Task item » In the listing below, the answer starts at the line that has "Moreover the QRA" and stops after the line that has "As demonstrated before, the"; please repeat that part exactly and nothing more.

<<<<

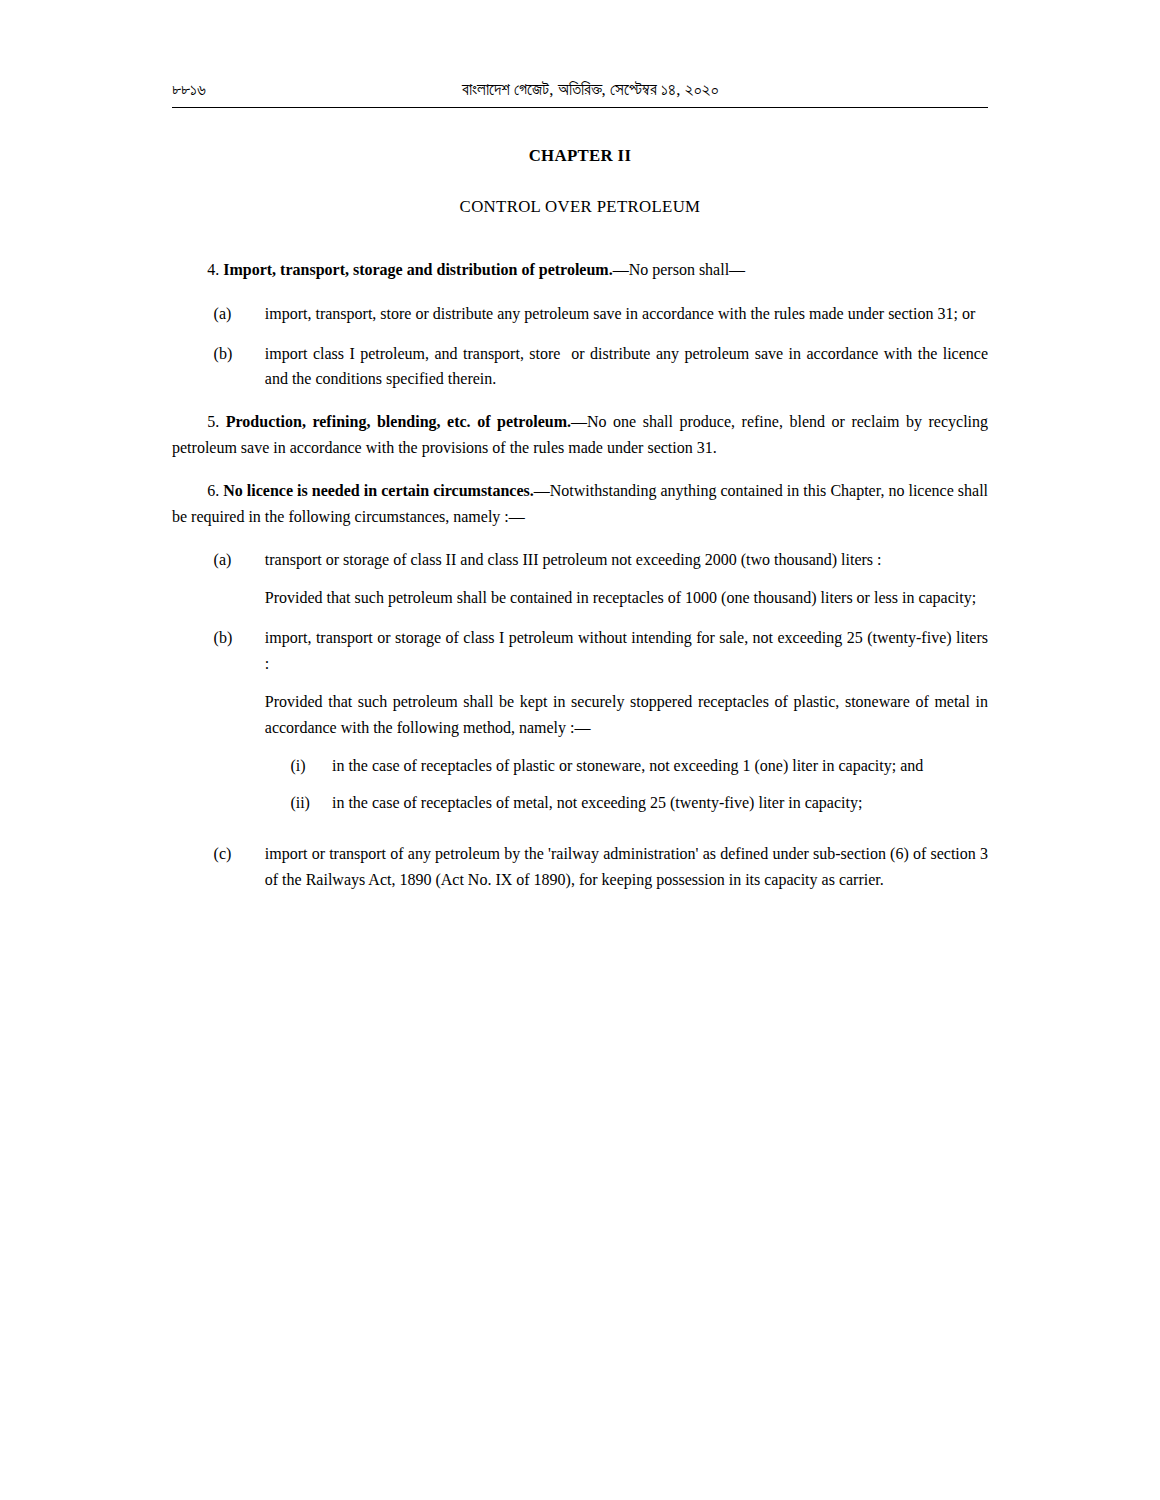৮৮১৬ বাংলাদেশ গেজেট, অতিরিক্ত, সেপ্টেম্বর ১৪, ২০২০
CHAPTER II
CONTROL OVER PETROLEUM
4. Import, transport, storage and distribution of petroleum.—No person shall—
(a) import, transport, store or distribute any petroleum save in accordance with the rules made under section 31; or
(b) import class I petroleum, and transport, store or distribute any petroleum save in accordance with the licence and the conditions specified therein.
5. Production, refining, blending, etc. of petroleum.—No one shall produce, refine, blend or reclaim by recycling petroleum save in accordance with the provisions of the rules made under section 31.
6. No licence is needed in certain circumstances.—Notwithstanding anything contained in this Chapter, no licence shall be required in the following circumstances, namely :—
(a) transport or storage of class II and class III petroleum not exceeding 2000 (two thousand) liters :
Provided that such petroleum shall be contained in receptacles of 1000 (one thousand) liters or less in capacity;
(b) import, transport or storage of class I petroleum without intending for sale, not exceeding 25 (twenty-five) liters :
Provided that such petroleum shall be kept in securely stoppered receptacles of plastic, stoneware of metal in accordance with the following method, namely :—
(i) in the case of receptacles of plastic or stoneware, not exceeding 1 (one) liter in capacity; and
(ii) in the case of receptacles of metal, not exceeding 25 (twenty-five) liter in capacity;
(c) import or transport of any petroleum by the 'railway administration' as defined under sub-section (6) of section 3 of the Railways Act, 1890 (Act No. IX of 1890), for keeping possession in its capacity as carrier.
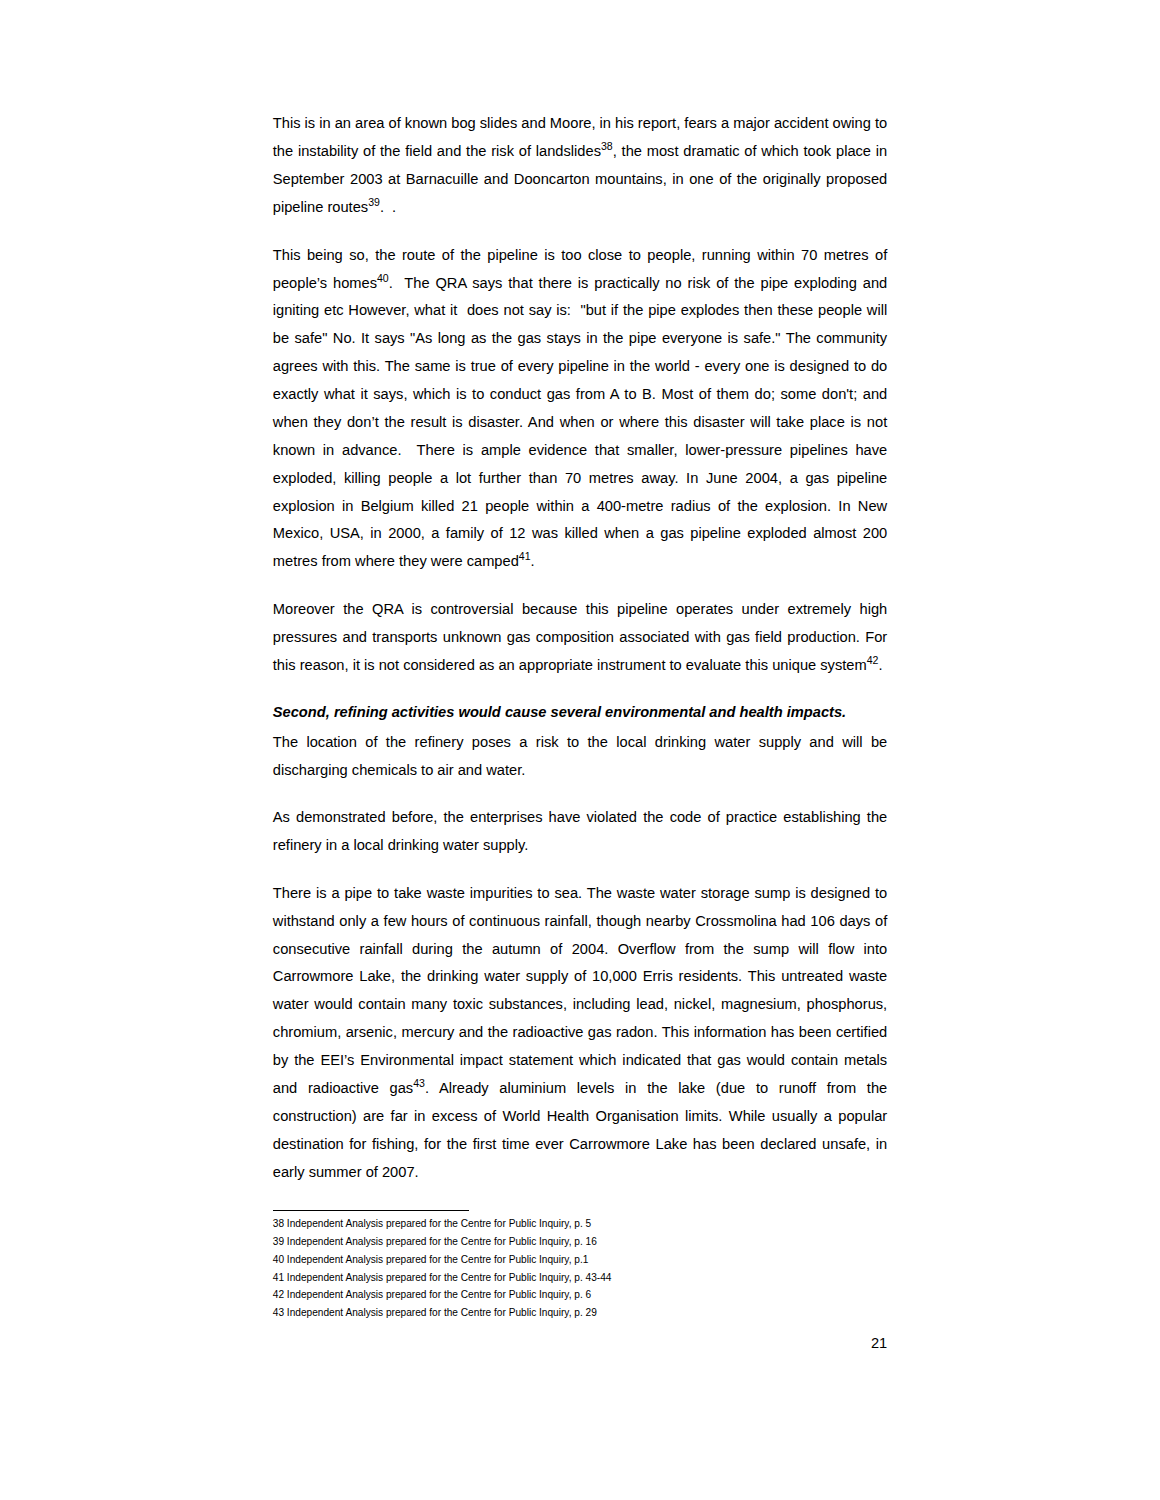This is in an area of known bog slides and Moore, in his report, fears a major accident owing to the instability of the field and the risk of landslides38, the most dramatic of which took place in September 2003 at Barnacuille and Dooncarton mountains, in one of the originally proposed pipeline routes39. .
This being so, the route of the pipeline is too close to people, running within 70 metres of people’s homes40. The QRA says that there is practically no risk of the pipe exploding and igniting etc However, what it does not say is: "but if the pipe explodes then these people will be safe" No. It says "As long as the gas stays in the pipe everyone is safe." The community agrees with this. The same is true of every pipeline in the world - every one is designed to do exactly what it says, which is to conduct gas from A to B. Most of them do; some don't; and when they don’t the result is disaster. And when or where this disaster will take place is not known in advance. There is ample evidence that smaller, lower-pressure pipelines have exploded, killing people a lot further than 70 metres away. In June 2004, a gas pipeline explosion in Belgium killed 21 people within a 400-metre radius of the explosion. In New Mexico, USA, in 2000, a family of 12 was killed when a gas pipeline exploded almost 200 metres from where they were camped41.
Moreover the QRA is controversial because this pipeline operates under extremely high pressures and transports unknown gas composition associated with gas field production. For this reason, it is not considered as an appropriate instrument to evaluate this unique system42.
Second, refining activities would cause several environmental and health impacts.
The location of the refinery poses a risk to the local drinking water supply and will be discharging chemicals to air and water.
As demonstrated before, the enterprises have violated the code of practice establishing the refinery in a local drinking water supply.
There is a pipe to take waste impurities to sea. The waste water storage sump is designed to withstand only a few hours of continuous rainfall, though nearby Crossmolina had 106 days of consecutive rainfall during the autumn of 2004. Overflow from the sump will flow into Carrowmore Lake, the drinking water supply of 10,000 Erris residents. This untreated waste water would contain many toxic substances, including lead, nickel, magnesium, phosphorus, chromium, arsenic, mercury and the radioactive gas radon. This information has been certified by the EEI’s Environmental impact statement which indicated that gas would contain metals and radioactive gas43. Already aluminium levels in the lake (due to runoff from the construction) are far in excess of World Health Organisation limits. While usually a popular destination for fishing, for the first time ever Carrowmore Lake has been declared unsafe, in early summer of 2007.
38 Independent Analysis prepared for the Centre for Public Inquiry, p. 5
39 Independent Analysis prepared for the Centre for Public Inquiry, p. 16
40 Independent Analysis prepared for the Centre for Public Inquiry, p.1
41 Independent Analysis prepared for the Centre for Public Inquiry, p. 43-44
42 Independent Analysis prepared for the Centre for Public Inquiry, p. 6
43 Independent Analysis prepared for the Centre for Public Inquiry, p. 29
21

>>>>

Task result »
Moreover the QRA is controversial because this pipeline operates under extremely high pressures and transports unknown gas composition associated with gas field production. For this reason, it is not considered as an appropriate instrument to evaluate this unique system42.
Second, refining activities would cause several environmental and health impacts.
The location of the refinery poses a risk to the local drinking water supply and will be discharging chemicals to air and water.
As demonstrated before, the enterprises have violated the code of practice establishing the refinery in a local drinking water supply.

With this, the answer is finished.